As a savvy marketer, you know that the three most important traffic sources are: search engine, direct, and referral traffic. To obtain more search engine traffic, you can employ Search Engine Optimization (SEO) campaigns to generate organic traffic, and Pay-Per-Click (PPC) campaigns for paid traffic.

The question is: which is better?

The goal of Search Engine Optimization (SEO) is to improve the website ranking for relevant keywords. Effective SEO campaigns generally require long-term and dedicated efforts. Results will not appear overnight. But when your website has reached a certain high rank, consistent organic traffic is expected. SEO campaigns do not bring leads directly; however, our experience has shown that organic traffic does convert to a higher ratio of leads or sales than does paid traffic.

Although widely employed, only relying on onsite SEO efforts (which includes optimizing SEO tags, internal links, file names and page URLs, among others) is less and less effective for a website to achieve high rankings.
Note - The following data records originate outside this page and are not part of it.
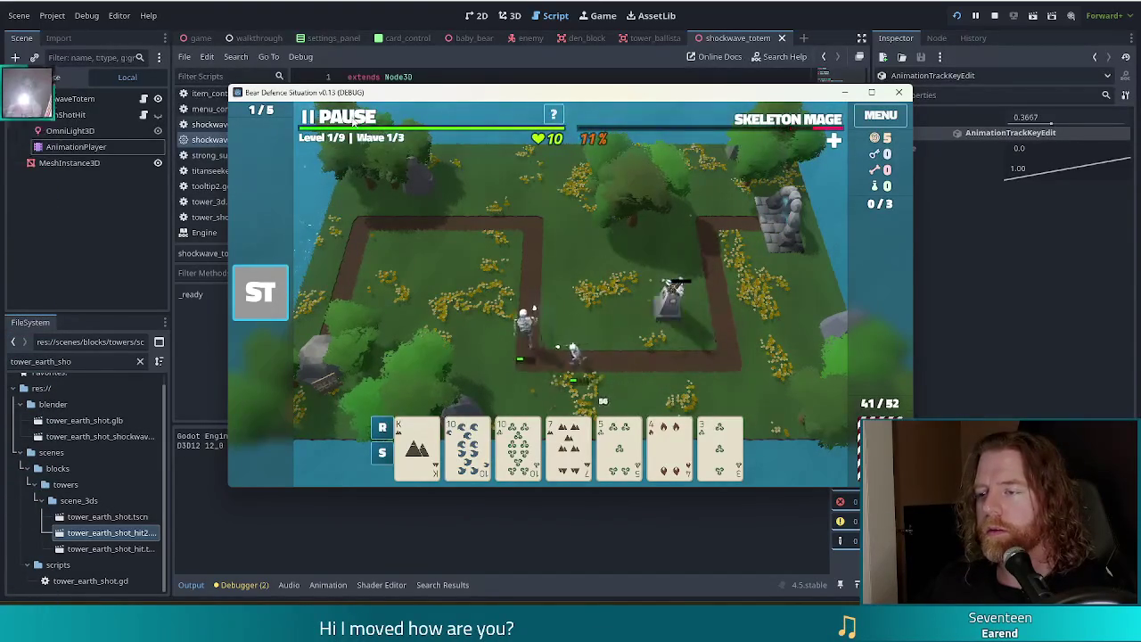
click(353, 124)
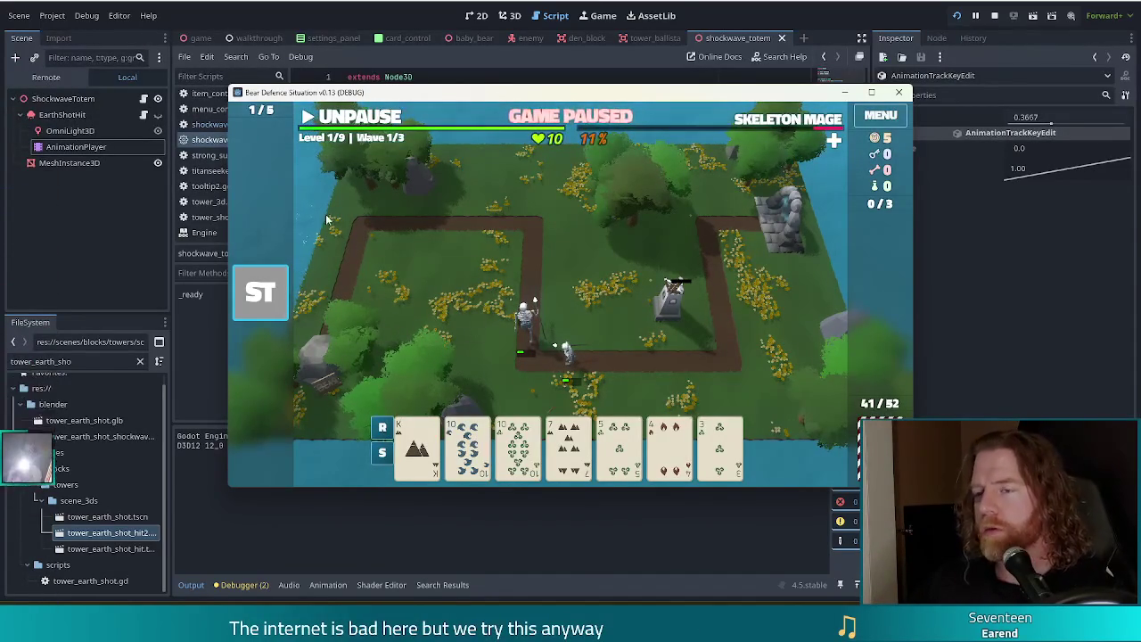
click(995, 16)
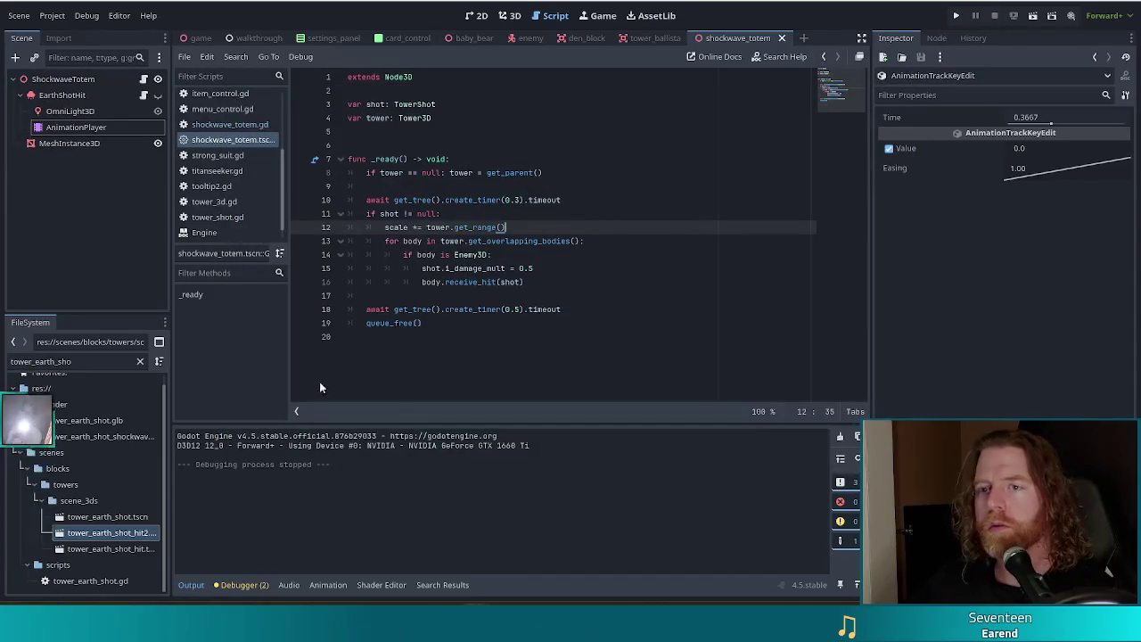
Step: Reset ShockwaveTotem's scale to 1.0 on all axes in the 3D view
click(509, 15)
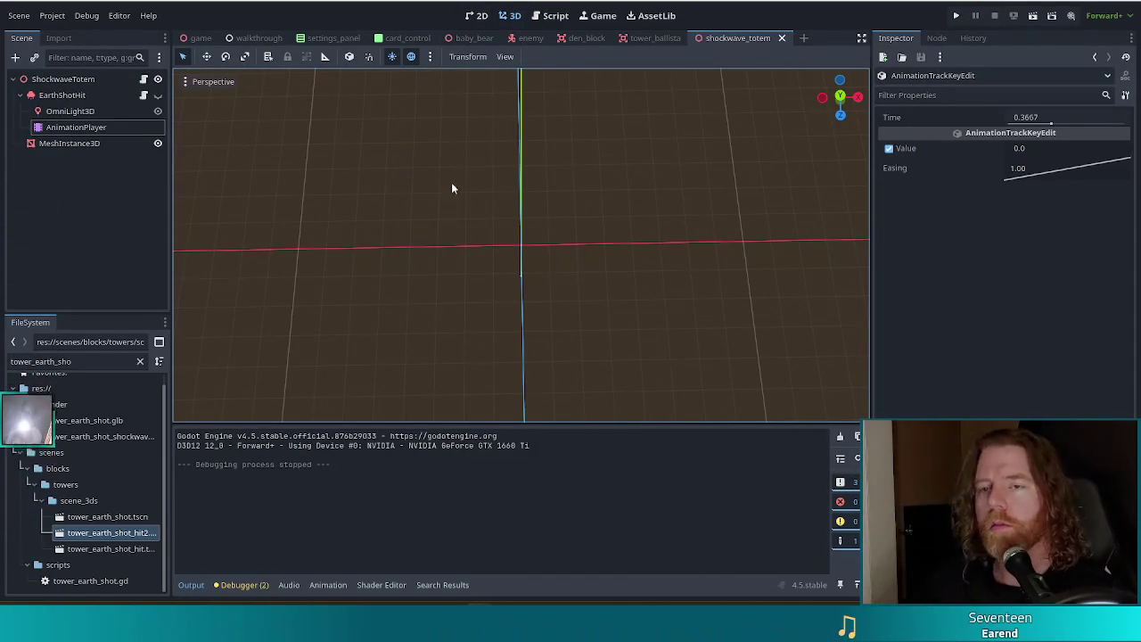
click(56, 79)
click(918, 233)
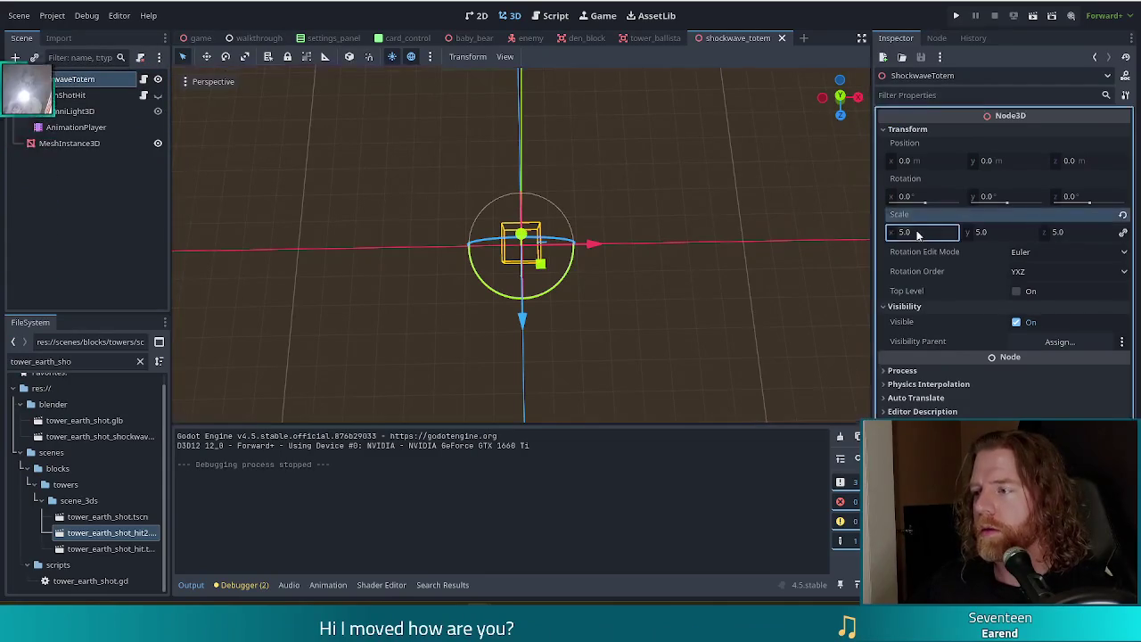
text(1)
key(Return)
Much of this is due to Google’s ever evolving search placement algorithm, which most recently has put an even greater value on the recency of content, as well as the relevance of the content itself.
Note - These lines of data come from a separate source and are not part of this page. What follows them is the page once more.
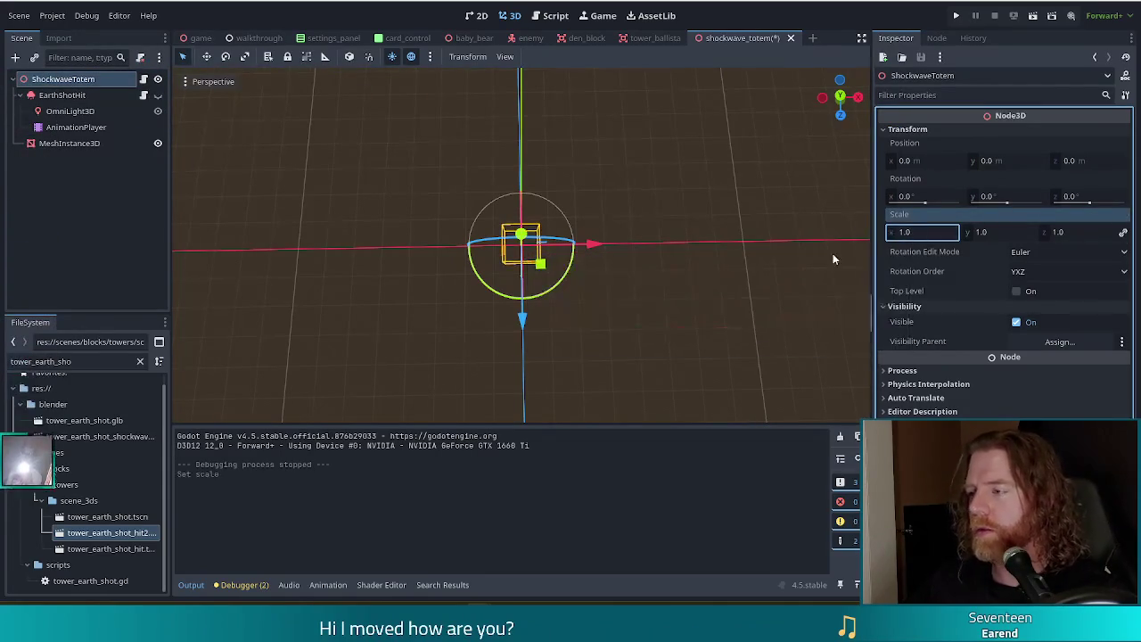
Step: Delete EarthShotHit with its children and select the remaining MeshInstance3D sphere
click(54, 96)
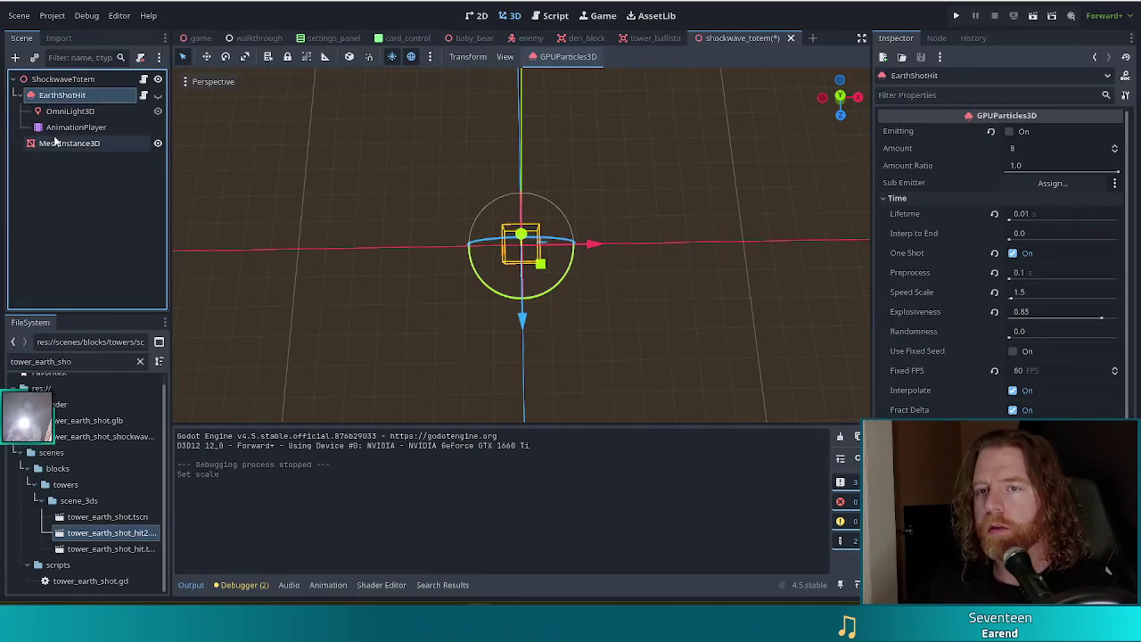
key(Delete)
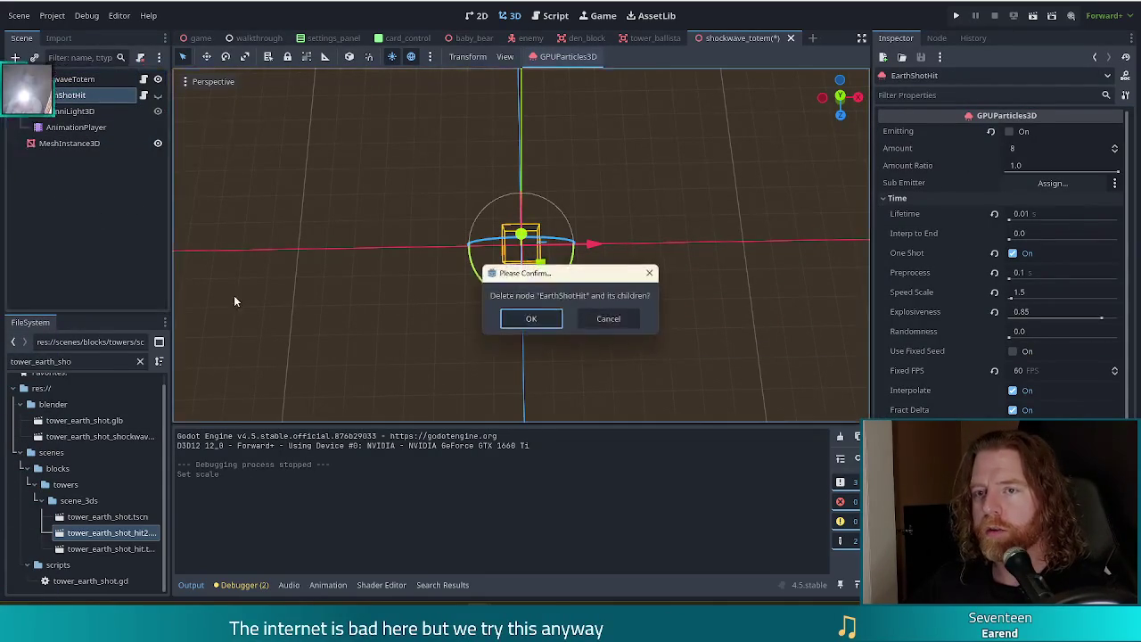
click(532, 319)
click(76, 95)
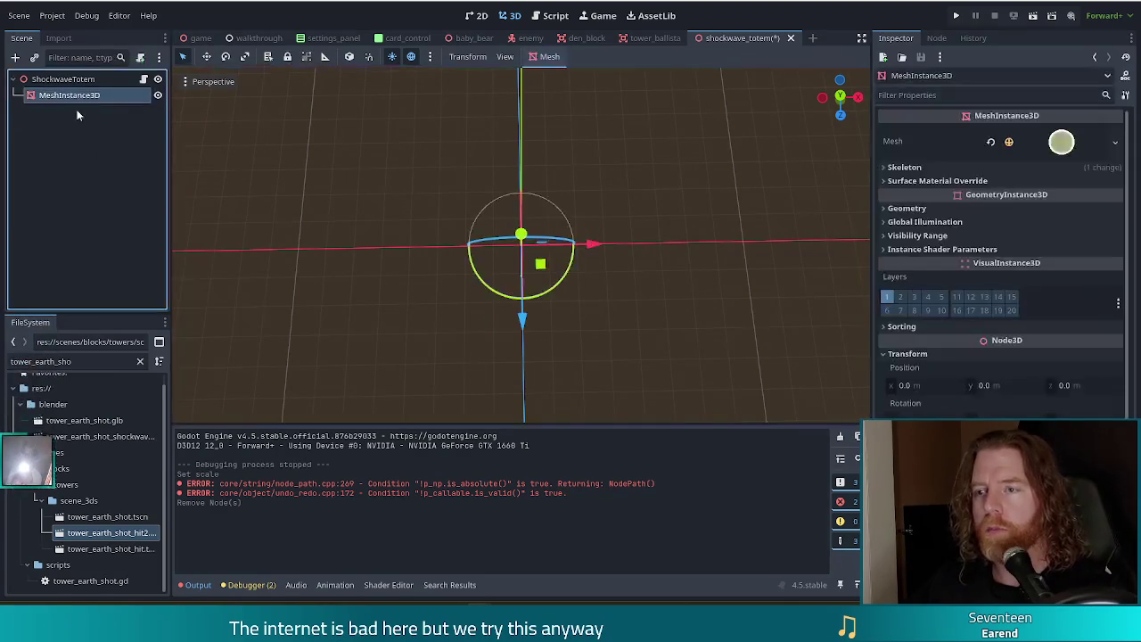
click(1065, 143)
The secret to success then is to continuously generate fresh and unique content that will attract a large amount of inbound links deemed more important by “adapted”search engines.

The best way to generate this type of content is through blogging and subsequent distribution of your blog posts through social media networks. Search engines are placing an ever-important weight on social media usage (look at the relationship between Google and its social platform, Google+, for example), elevating the importance of using social media to share content you write for your blog.  

On the other side, setting up a simple Pay-Per-Click (PPC) campaign can be quick and easy. You can get a few ads up and running on Google within a few hours, if not a few minutes. Different from organic efforts though, with PPC you need to consider both search volume and how competitive the terms are when creating your campaigns and budgets. That way you can maximize you PPC budget by not spending too much on highly expesive terms or terms that have high search volume but result in few leads/sales. 

Search engines also highly value relevance, so you need to draw a strong connection between your keywords, ads, landing page copy and your business. In other words, if a page on your website does not include a specific word or phrase but you want to use it in a PPC campaign, you’re going to pay a lot more than a competitor that has a nice landing page with that term all over the headline and sprinkled in the body copy.

So back to the question: which is better? Both!

PPC bring quick results, but each visit to your site will cost you. SEO on the other hand, helps improve the authority of your website and bring consistent long-term results – but takes a lot of work to get setup and requires long-term effort. A wise online marketer would consider to combine SEO and PPC efforts. This will allow you to bring visitors to your website in the short term, and hopefully produce revenue that will fuel the content creation and SEO effort well into the future.

To be effective, you can expect countless hours learning how to utilize the extensive SEO and PPC best practices available to you. Not to mention the enormous ongoing investment in time needed to adapting to the changes Google will surely make and staying ahead of future advancement in the field. At least that’s what we do.